§ **DOCUMENT EXCERPT**:
::::::::::

[SOLVED] Experimenting with a non-Proxmox Ceph cluster as VM store

mgaudette112

Member
Dec 21, 2023
30
1
8
I've been toying/experimenting with a non-Proxmox Ceph cluster (Reef), with some success.

I do have a Proxmox related question about the interaction between Proxmox and the RBD store - I've set the Ceph cluster as an RDB store for a test VM and created a test VM on it. Then, after much cloning, moving, copying, I shut down the Ceph cluster for the night, after having shutdown the relevant VMs on Proxmox. (but keeping the other VMs functioning)

When the cluster was turned back on this AM, as I was getting ready for more learning, Proxmox (pve-manager/8.2.4) couldn't quite connect to it. Here is what's happening.

1) I can see the "Summary" page of the Ceph storage, and it's updated properly as far as I can tell from the graphs and the known activities going on. So, at a certain level the connection is made

2) If I click on the "VM Disks" page, it times out and Proxmox becomes unresponsive, to the point where I need to restart services to log in and have a working Proxmox UI.

How do I cleanly tell Proxmox to wake up and reestablish a propre connection to RBD, short of a reboot? (Reboot did work the first time it happened, but I'm trying to simulate a production situation in which I want Ceph to start functioning as a store when the cluster comes back up.

Here is a snippet of my storage.cfg

Code:
rbd: ceph
        content images
        krbd 0
        monhost 10.0.8.51,10.0.8.52
        pool proxmoxv2
        username proxmox
 
Last edited:
The Ceph cluster reports HEALTH_OK? Can the PVE node reach(ping) the Ceph MONs and other potential Ceph nodes?
You don't by any chance use a large MTU that might not work as expected anymore?
 
The Ceph cluster reports HEALTH_OK? Can the PVE node reach(ping) the Ceph MONs and other potential Ceph nodes?
You don't by any chance use a large MTU that might not work as expected anymore?
The Ceph cluster reports being healty. I haven't played with the MTU for weeks (months?)

pvesm shows the ceph storage to be active. I can ping it.

At this point I figured I'd poke ceph a little more - I create a ceph namespace in the same pool (something I hadn't done before) and connected Proxmox to it as a new ceph storage.

Situation now - I have two ceph storage, one with a namespace (new one) and one without (the broken one).

The new/namespace storage works. The broken one is still broken. Same ceph pool. Since they are the same pool, usign the same ceph cluster user, same OSDs, same everything, I can't explain it.

A reboot of both the cluster and Proxmox did not help. I am not in any panic situation, as these were VMs meant to learn Ceph, but I'd like to get to the bottom of this would allow a little boost of confidence in my planned prod system.

::::::::::

§ **DATA SUPPLIED**:
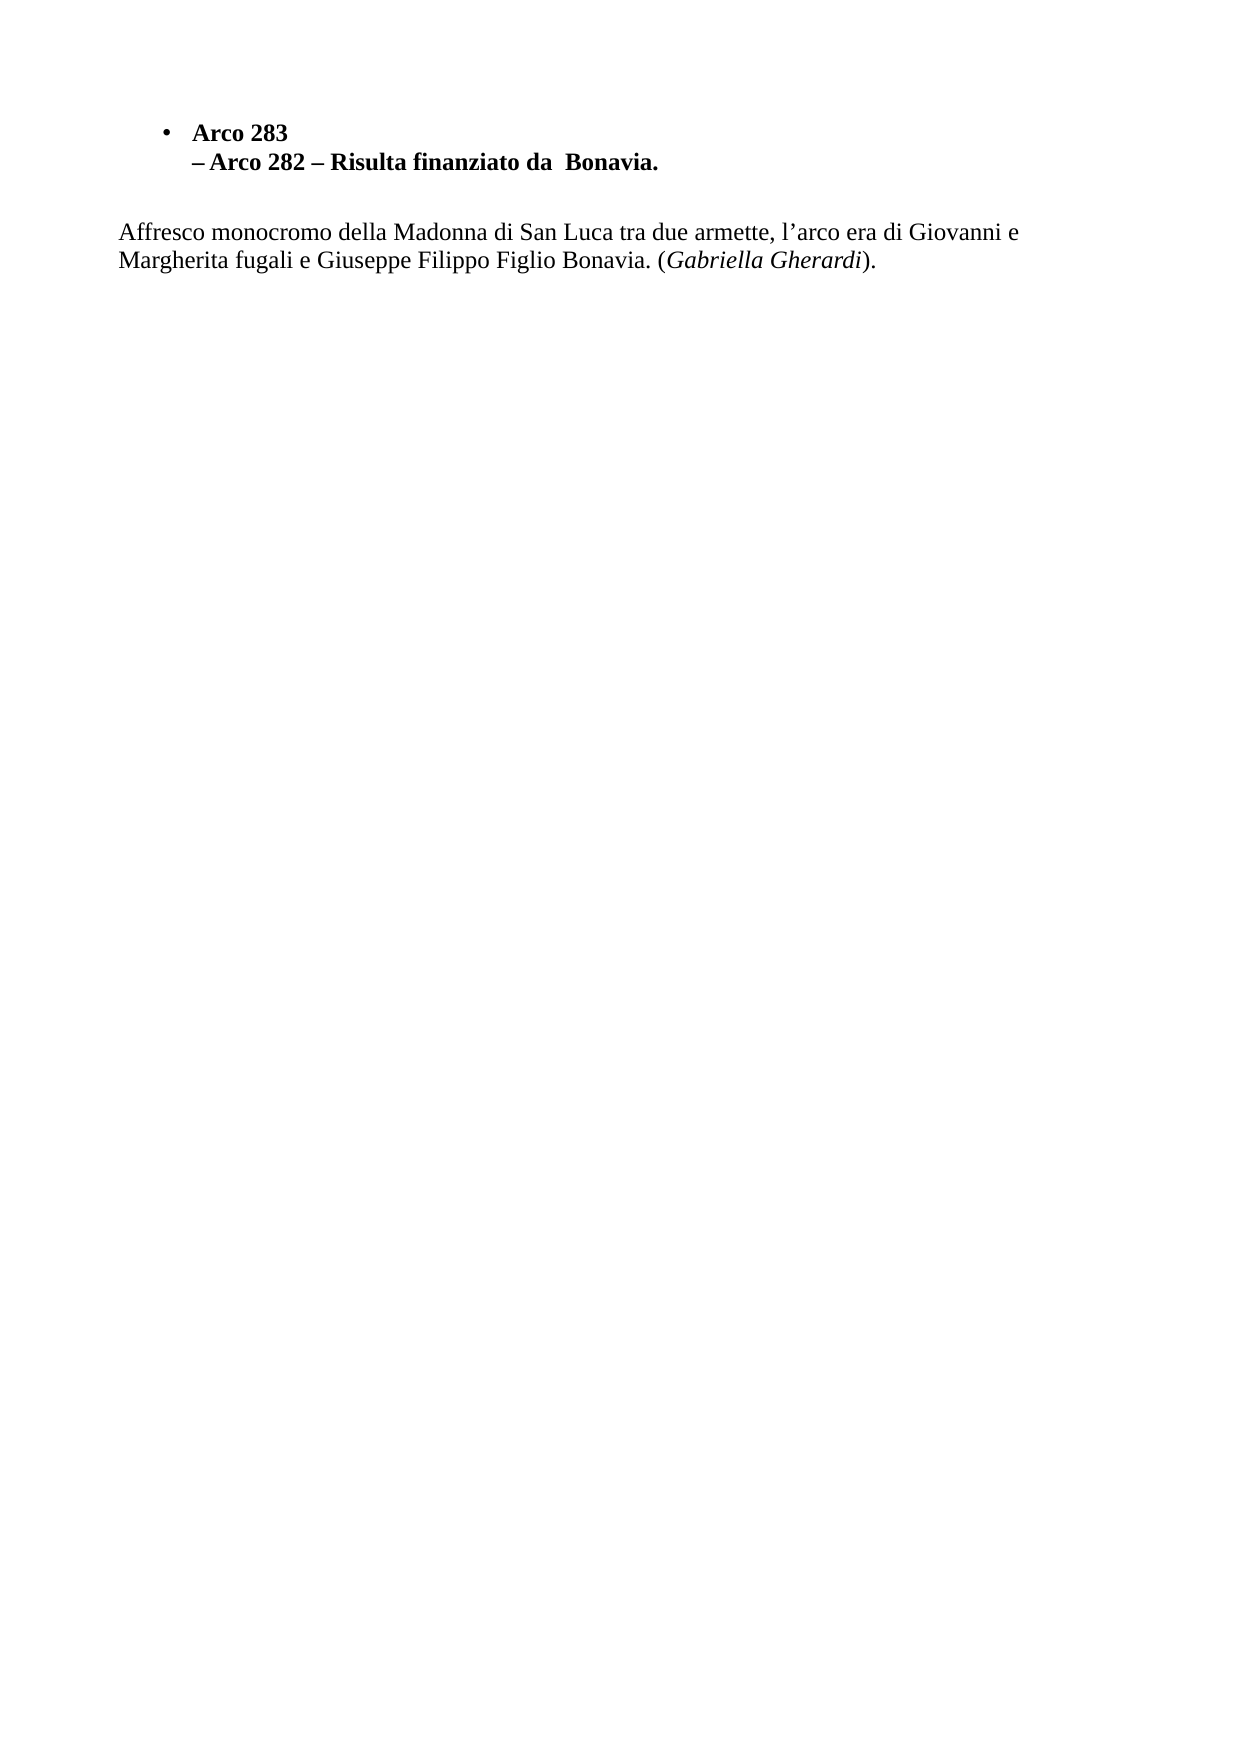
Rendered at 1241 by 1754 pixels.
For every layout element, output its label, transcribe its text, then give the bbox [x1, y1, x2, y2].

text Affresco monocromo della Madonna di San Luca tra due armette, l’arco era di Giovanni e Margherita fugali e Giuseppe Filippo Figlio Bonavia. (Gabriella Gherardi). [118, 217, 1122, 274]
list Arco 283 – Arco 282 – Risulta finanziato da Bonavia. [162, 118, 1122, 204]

::::::::::

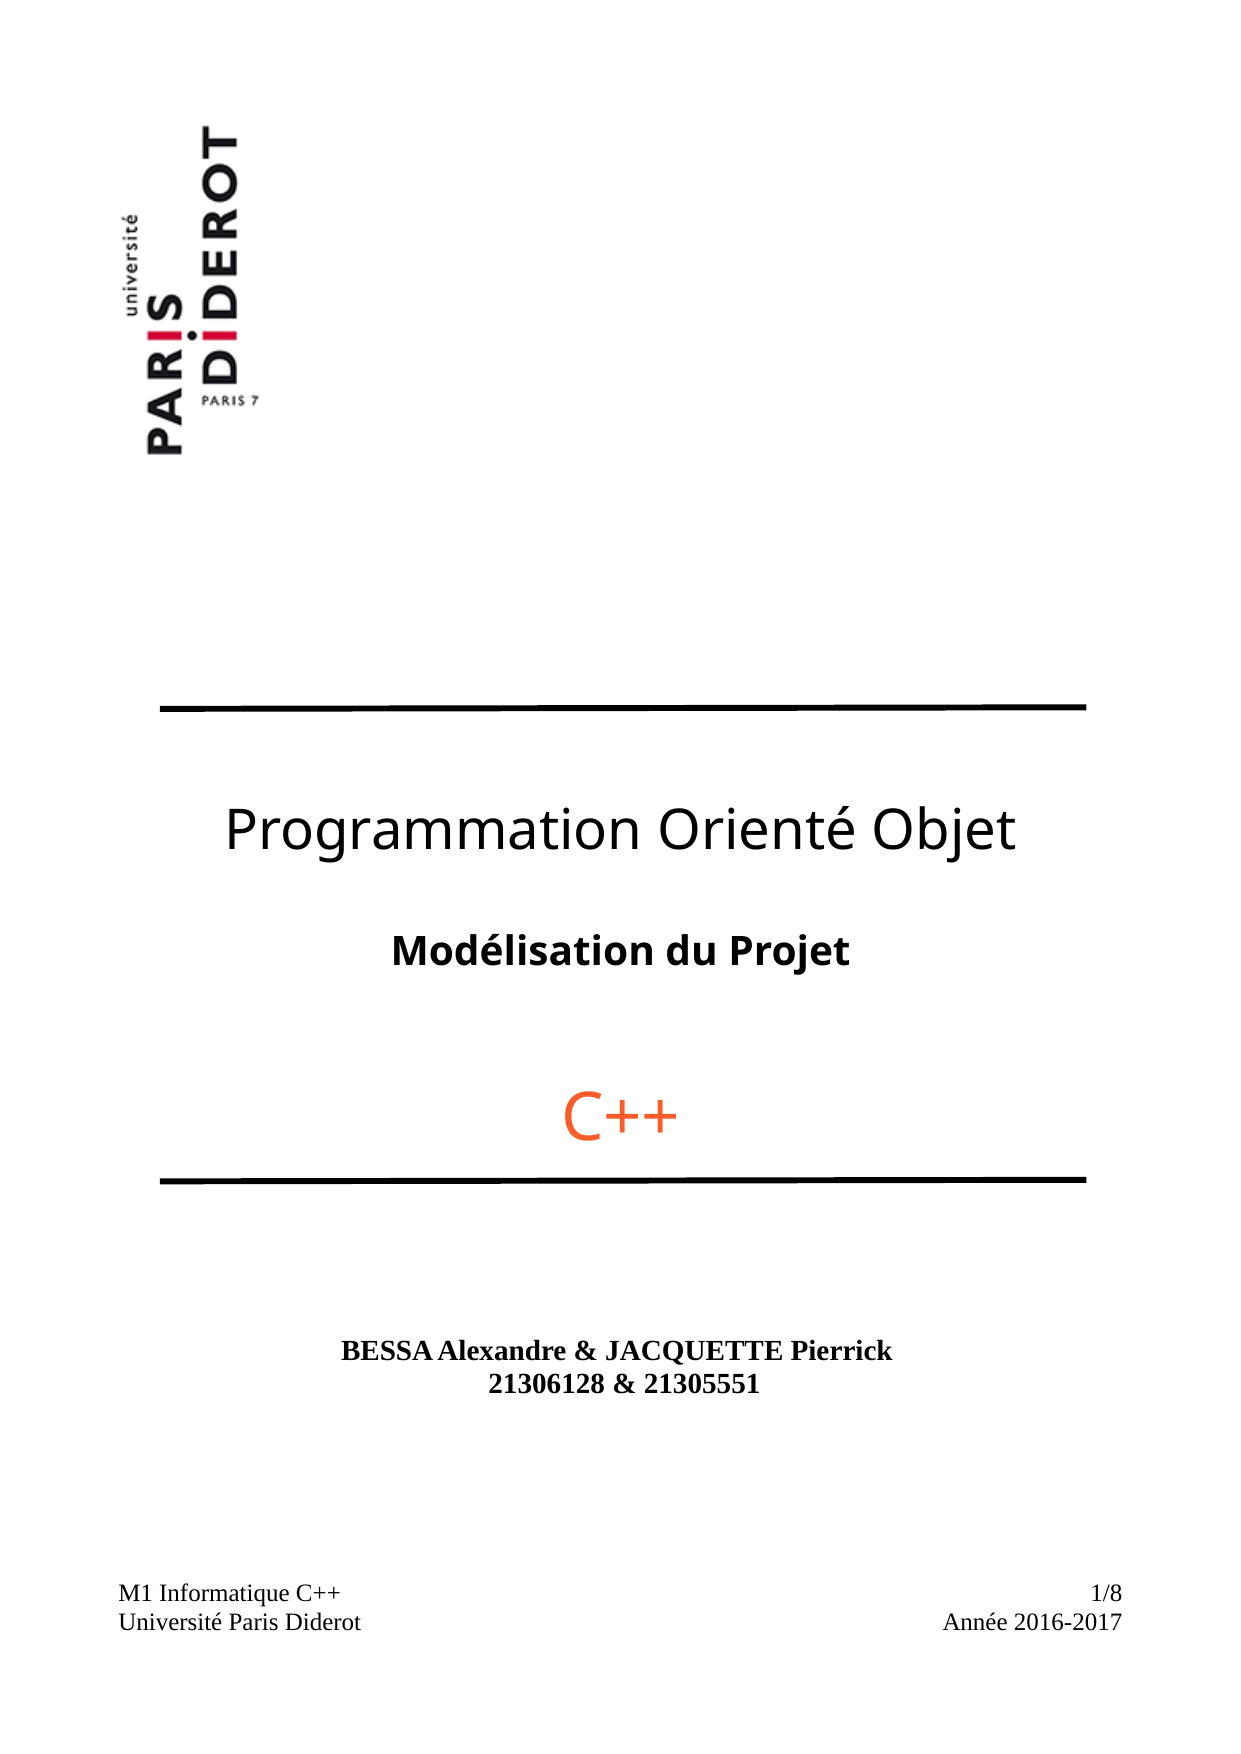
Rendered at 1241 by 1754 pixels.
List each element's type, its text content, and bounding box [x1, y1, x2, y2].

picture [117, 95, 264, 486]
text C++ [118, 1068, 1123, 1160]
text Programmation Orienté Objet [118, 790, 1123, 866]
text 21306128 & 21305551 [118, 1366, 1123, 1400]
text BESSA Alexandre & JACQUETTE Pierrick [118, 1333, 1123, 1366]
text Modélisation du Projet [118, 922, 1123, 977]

::::::::::

§ **THE EXERCISE**: Continue the Ceph storage thread from its last post onward. The two listings have nothing to do with the Ceph storage thread.

§ **REPLY**:
 
Ok, here is what seems to have happened. There were images in the pool which were in a broken state. I would love to get explanations on exactly what could have happened, but to help others this was my solution:

These commands were run on the Ceph cluster (proxmoxv2 is the name of the pool)
Code:
rbd ls -l proxmoxv2
2024-09-08T10:18:14.624-0400 7f3597fff6c0 -1 librbd::image::OpenRequest: failed to retrieve initial metadata: (2) No such file or directory
rbd: error opening vm-3005-disk-0: (2) No such file or directory
rbd: error opening vm-3004-disk-1: (2) No such file or directory
NAME  SIZE  PARENT  FMT  PROT  LOCK
rbd: listing images failed: (2) No such file or directory
root@ceph-test1:~# rbd rm vm-3005-disk-0 -p proxmoxv2
2024-09-08T10:18:33.077-0400 7f63a3fff6c0 -1 librbd::image::OpenRequest: failed to retrieve initial metadata: (2) No such file or directory
2024-09-08T10:18:33.081-0400 7f63a3fff6c0 -1 librbd::image::OpenRequest: failed to retrieve initial metadata: (2) No such file or directory
2024-09-08T10:18:33.209-0400 7f63a3fff6c0 -1 librbd::image::OpenRequest: failed to retrieve initial metadata: (2) No such file or directory
Removing image: 100% complete...done.

So, from my very limited understanding, there was metadata showing an image file should have been there, and it wasn't. When formally removing the images from CLI (the Ceph dashboard did not list those images, but it did throw errors on the image page) it all started working again.

The why is my remaining question.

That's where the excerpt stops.